Records from a dataset
######
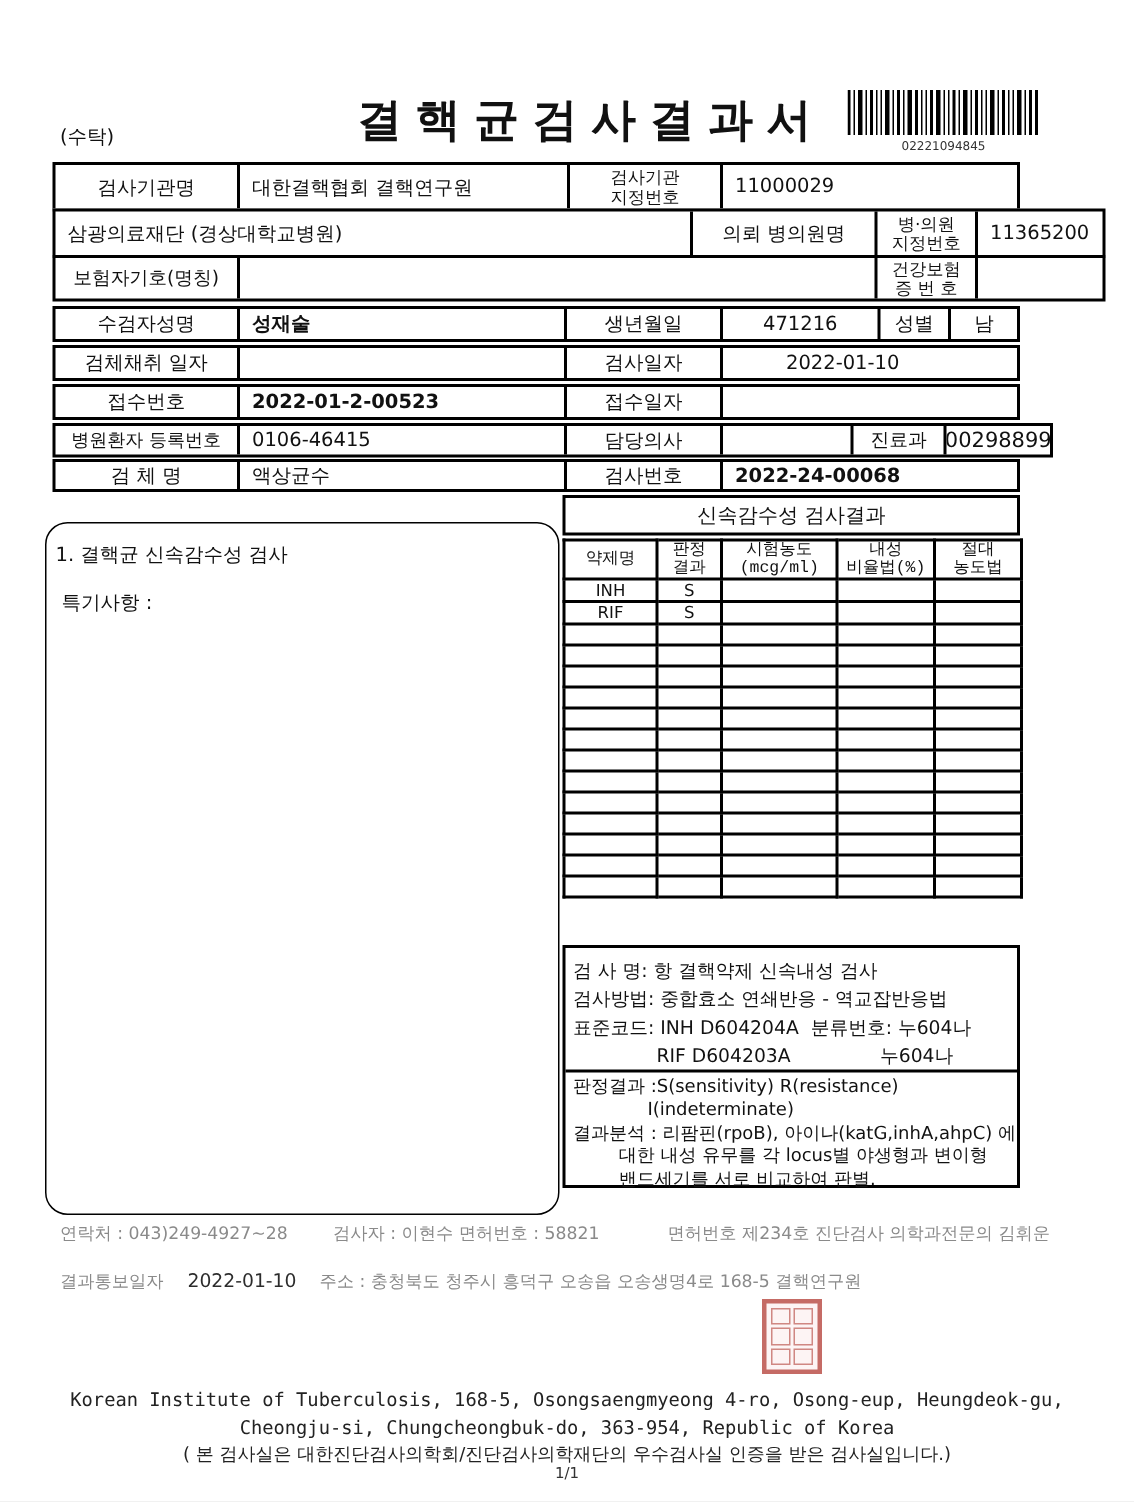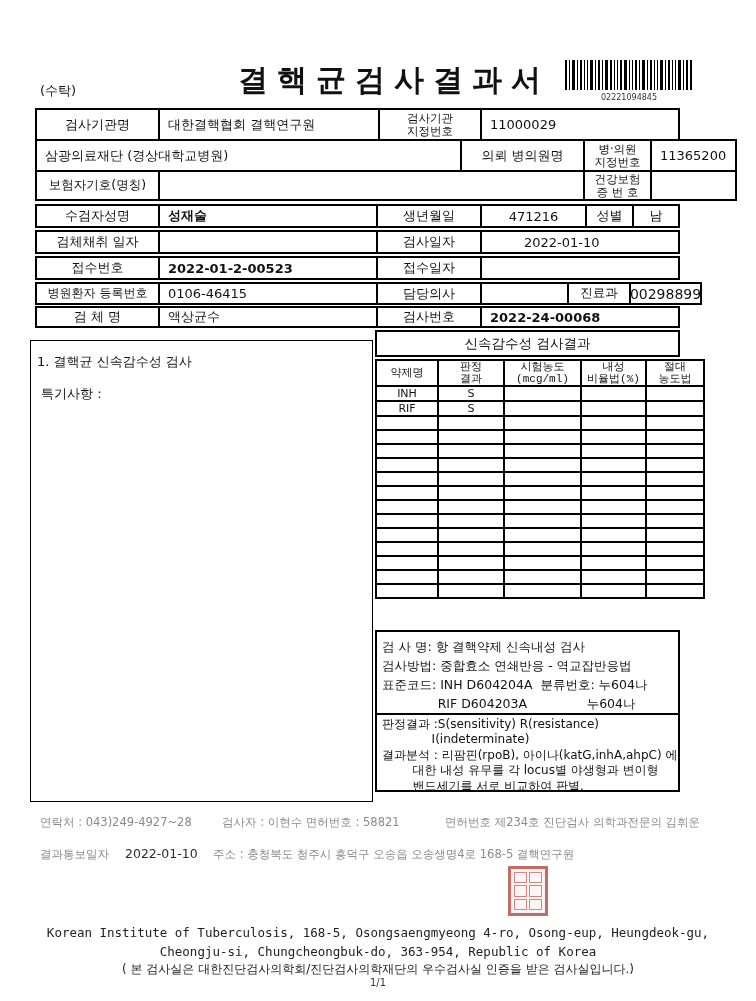--- a/index.html
+++ b/index.html
@@ -139,32 +139,32 @@
     <div class="c" style="flex:1; font-size:14px;">00298899</div>
   </div>
 
   <div class="row" style="left:35px; top:306px; width:645px; height:22px;">
     <div class="c" style="width:123px;">검 체 명</div>
     <div class="c leftpad" style="width:218px;">액상균수</div>
     <div class="c" style="width:104px;">검사번호</div>
     <div class="c leftpad bold" style="flex:1;">2022-24-00068</div>
   </div>
 
-  <div class="txtbox" style="left:30px; top:340px; width:343px; height:462px; border-width:1px;">
+  <div class="txtbox" style="left:30px; top:348px; width:343px; height:462px; border-width:1px;border-radius:15px;">
     <div class="abs" style="left:6px; top:12px; font-size:13px;">1. 결핵균 신속감수성 검사</div>
     <div class="abs" style="left:10px; top:44px; font-size:13px;">특기사항 :</div>
   </div>
 
   <div class="hdrbox" style="left:375px; top:330px; width:305px; height:27px;">신속감수성 검사결과</div>
 
   <table class="drug" style="left:375px; top:359px; width:305px;">
     <thead>
         <tr id="drug-head">
           <th style="width: 62px; height: 26px;">약제명</th>
-          <th style="width: 66px; height: 26px;">판정
+          <th style="width: 43px; height: 26px;">판정
 결과</th>
           <th style="width: 77px; height: 26px;">시험농도
 (mcg/ml)</th>
           <th style="width: 65px; height: 26px;">내성
 비율법(%)</th>
           <th style="width: 58px; height: 26px;">절대
 농도법</th>
         </tr>
       </thead>
     <tbody id="drug-body">

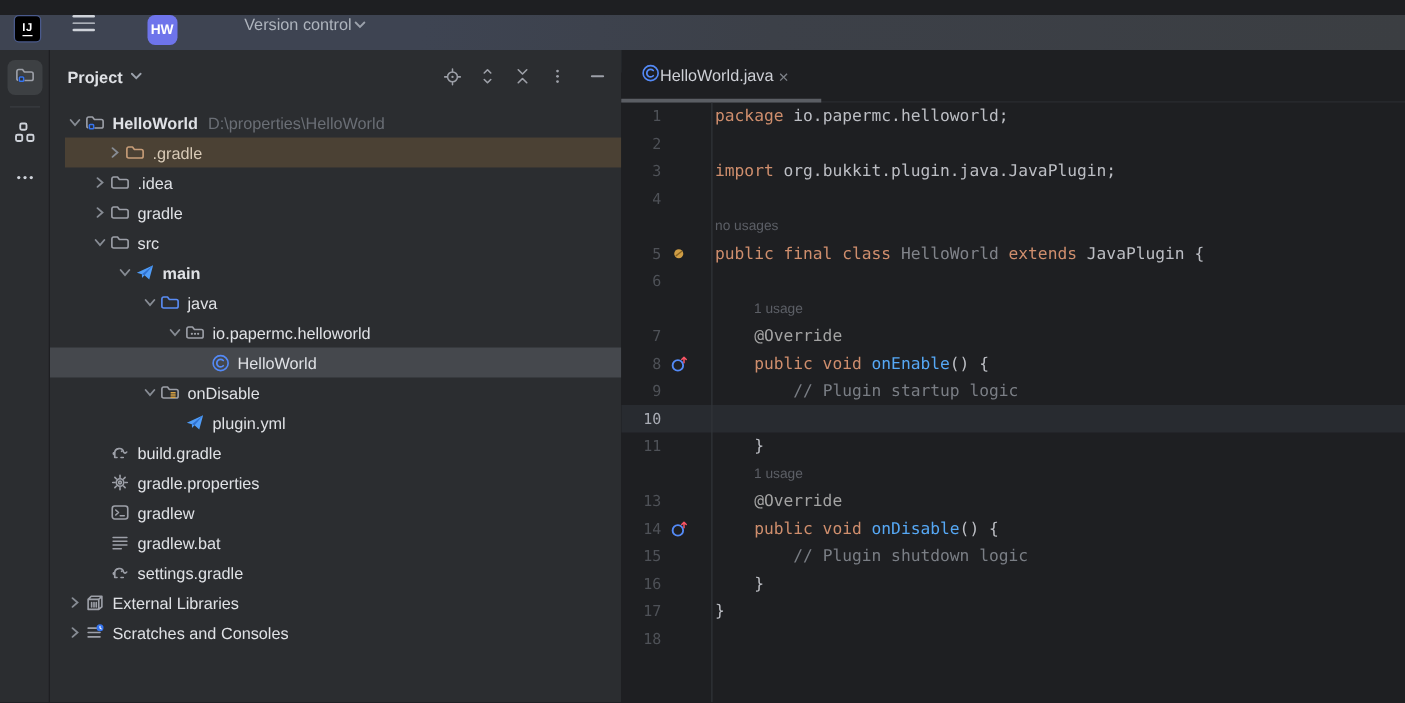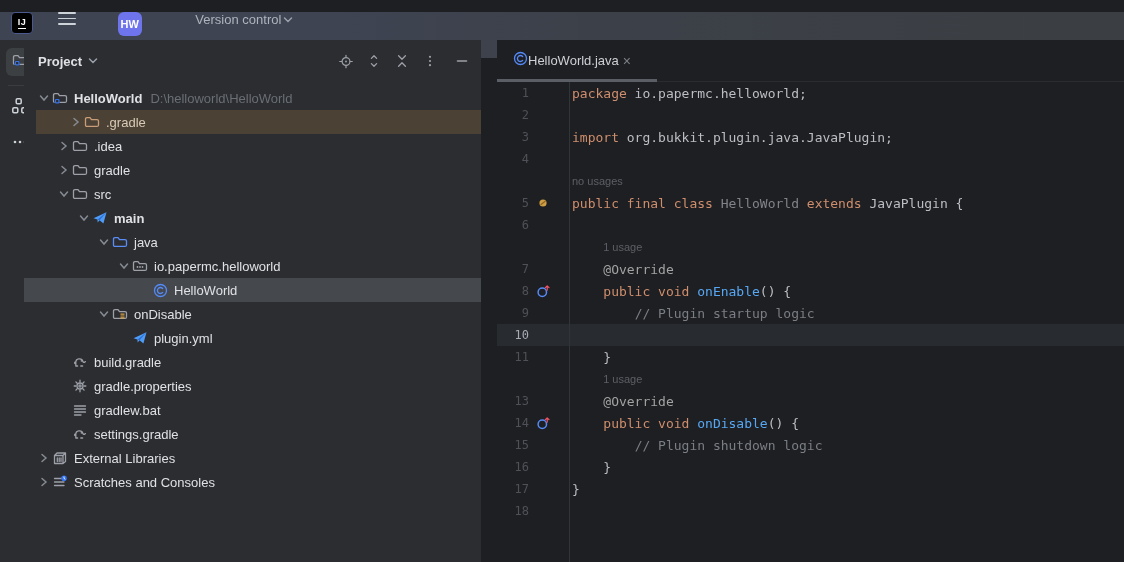--- a/index.html
+++ b/index.html
@@ -26,21 +26,21 @@
   .chev { display:inline-flex; width:10px; height:8px; }
 
   
   .stripe { position:absolute; top:40px; left:0; width:40px; height:522px; background:#2b2d30;
     border-right:1px solid #1e1f22; display:flex; flex-direction:column; align-items:center; }
   .abtn { width:28px; height:28px; border-radius:6px; display:flex; align-items:center; justify-content:center; cursor:pointer; margin-top:8px;}
   .abtn.active { background:#3d4043; }
   .stripe-div { width:24px; height:1px; background:#3a3d40; margin-top:9px; }
 
   
-  .panel { position:absolute; top:40px; left:24px; width:457px; height:522px; background:#2b2d30; }
+  .panel { position:absolute; top:40px; left:40px; width:457px; height:522px; background:#2b2d30; }
   .panel-head { height:42px; display:flex; align-items:center; padding:0 12px 0 14px; }
   .panel-title { color:#dfe1e5; font-size:13px; font-weight:bold; cursor:pointer;}
   .panel-title-chev { margin-left:6px; cursor:pointer;}
   .panel-tools { margin-left:auto; display:flex; align-items:center; gap:14px; }
   .ptool { width:14px; height:14px; display:flex; align-items:center; justify-content:center; cursor:pointer; }
   .ptool.hide-btn { margin-left:4px; }
   .tree { padding-top:4px; }
   .tree-row { height:24px; display:flex; align-items:center; font-size:13px; color:#dfe1e5; cursor:pointer; white-space:nowrap;}
   .tree-row.warm { background:#4b4134;margin-left:12px; }
   .tree-row.warm .tw-label { color:#d8cab7; }
@@ -180,21 +180,21 @@
             </svg>
           </span>
           <span class="tw-icon">
             <svg width="16" height="16" viewBox="0 0 16 16">
               <path d="M1.5 5.2 Q1.5 3.6 3 3.6 H6 L7.5 5.6 H13 Q14.5 5.6 14.5 7.1 V10.9 Q14.5 12.4 13 12.4 H3 Q1.5 12.4 1.5 10.9 Z" stroke="#9da0a8" stroke-width="1.3" fill="none" stroke-linejoin="round"></path>
               <rect x="2.5" y="8.5" width="5" height="5" rx="1" fill="#2b2d30"></rect>
               <rect x="3.5" y="9.5" width="3.4" height="3.4" rx="0.6" fill="none" stroke="#3574f0" stroke-width="1.2"></rect>
             </svg>
           </span>
           <span class="tw-label bold">HelloWorld</span>
-          <span class="tw-path">D:\helloworld\HelloWorld</span>
+          <span class="tw-path">D:\properties\HelloWorld</span>
         </div>
         <div class="tree-row warm" style="padding-left: 32px;">
           <span class="tw-chev">
             <svg width="12" height="12" viewBox="0 0 12 12">
               <path d="M4 2.5 L8 6 L4 9.5" stroke="#868b93" stroke-width="1.5" fill="none" stroke-linecap="round"></path>
             </svg>
           </span>
           <span class="tw-icon">
             <svg width="16" height="16" viewBox="0 0 16 16">
               <path d="M1.5 5.2 Q1.5 3.6 3 3.6 H6 L7.5 5.6 H13 Q14.5 5.6 14.5 7.1 V10.9 Q14.5 12.4 13 12.4 H3 Q1.5 12.4 1.5 10.9 Z" stroke="#c89d78" stroke-width="1.3" fill="none" stroke-linejoin="round"></path>
@@ -331,20 +331,30 @@
         <div class="tree-row" style="padding-left: 32px;">
           <span class="tw-chev"></span>
           <span class="tw-icon">
             <svg width="16" height="16" viewBox="0 0 16 16">
               <circle cx="8" cy="8" r="3" stroke="#9da0a8" stroke-width="1.3" fill="none" stroke-linecap="round" stroke-linejoin="round"></circle>
               <circle cx="8" cy="8" r="1.1" stroke="#9da0a8" stroke-width="1.3" fill="none" stroke-linecap="round" stroke-linejoin="round"></circle>
               <path d="M8 2.2 V4 M8 12 V13.8 M2.2 8 H4 M12 8 H13.8 M3.9 3.9 L5.2 5.2 M10.8 10.8 L12.1 12.1 M12.1 3.9 L10.8 5.2 M5.2 10.8 L3.9 12.1" stroke="#9da0a8" stroke-width="1.3" fill="none" stroke-linecap="round" stroke-linejoin="round"></path>
             </svg>
           </span>
           <span class="tw-label">gradle.properties</span>
+        </div>
+        <div class="tree-row" style="padding-left: 32px;">
+          <span class="tw-chev"></span>
+          <span class="tw-icon">
+            <svg width="16" height="16" viewBox="0 0 16 16">
+              <rect x="1.8" y="2.8" width="12.4" height="10.4" rx="2" stroke="#9da0a8" stroke-width="1.3" fill="none" stroke-linecap="round" stroke-linejoin="round"></rect>
+              <path d="M4.6 6 L6.8 8 L4.6 10 M8.2 10.6 H11.4" stroke="#9da0a8" stroke-width="1.3" fill="none" stroke-linecap="round" stroke-linejoin="round"></path>
+            </svg>
+          </span>
+          <span class="tw-label">gradlew</span>
         </div>
         <div class="tree-row" style="padding-left: 32px;">
           <span class="tw-chev"></span>
           <span class="tw-icon">
             <svg width="16" height="16" viewBox="0 0 16 16">
               <path d="M2.5 4 h11 M2.5 7 h11 M2.5 10 h11 M2.5 13 h6.5" stroke="#9da0a8" stroke-width="1.3" fill="none" stroke-linecap="round" stroke-linejoin="round"></path>
             </svg>
           </span>
           <span class="tw-label">gradlew.bat</span>
         </div>

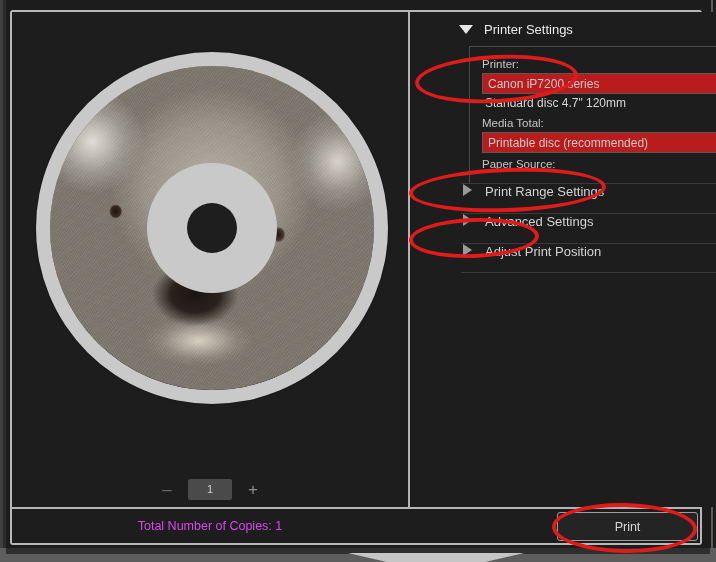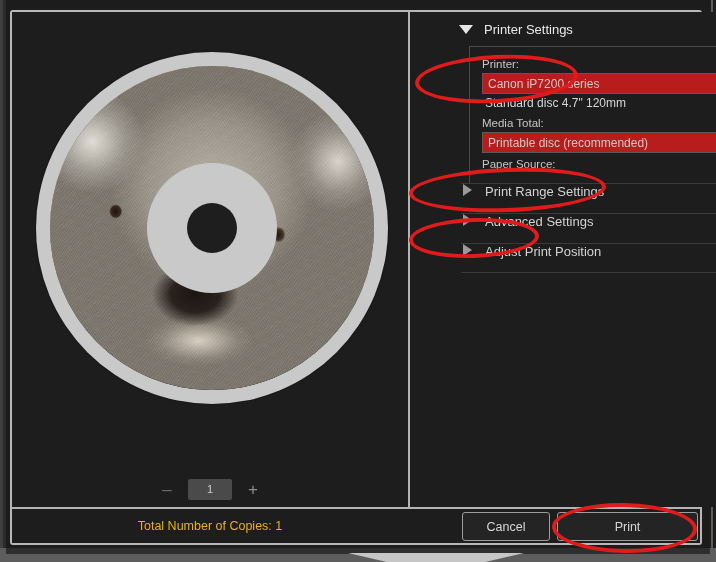--- a/index.html
+++ b/index.html
@@ -349,21 +349,21 @@
     height: 34px;
     display: flex;
     align-items: center;
     background: #1d1d1d;
   }
   .copies-total {
     position: absolute;
     left: 0;
     width: 396px;
     text-align: center;
-    color: #eab308;
+    color: #d946ef;
     font-size: 12.5px;
   }
   .btn {
     position: absolute;
     height: 29px;
     border: 1px solid #9d9d9d;
     border-radius: 3px;
     background: #242424;
     color: #d7d7d7;
     font-size: 12.5px;
@@ -492,21 +492,20 @@
 
         <div class="collapsed-row">
           <span class="tri right"></span>
           <span class="section-title sub">Adjust Print Position</span>
         </div>
 
       </div>
 
       <div class="footer">
         <div class="copies-total">Total Number of Copies:  1</div>
-        <div class="btn btn-cancel">Cancel</div>
         <div class="btn btn-print">Print</div>
       </div>
 
     </div>
   </div>
 
   <div class="bottombar">
     <div class="dark"></div>
     <div class="wedge-shape"></div>
   </div>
######
Some lines of the records above may hold the word "justify". Report how many, and nothing else.

__Result__
2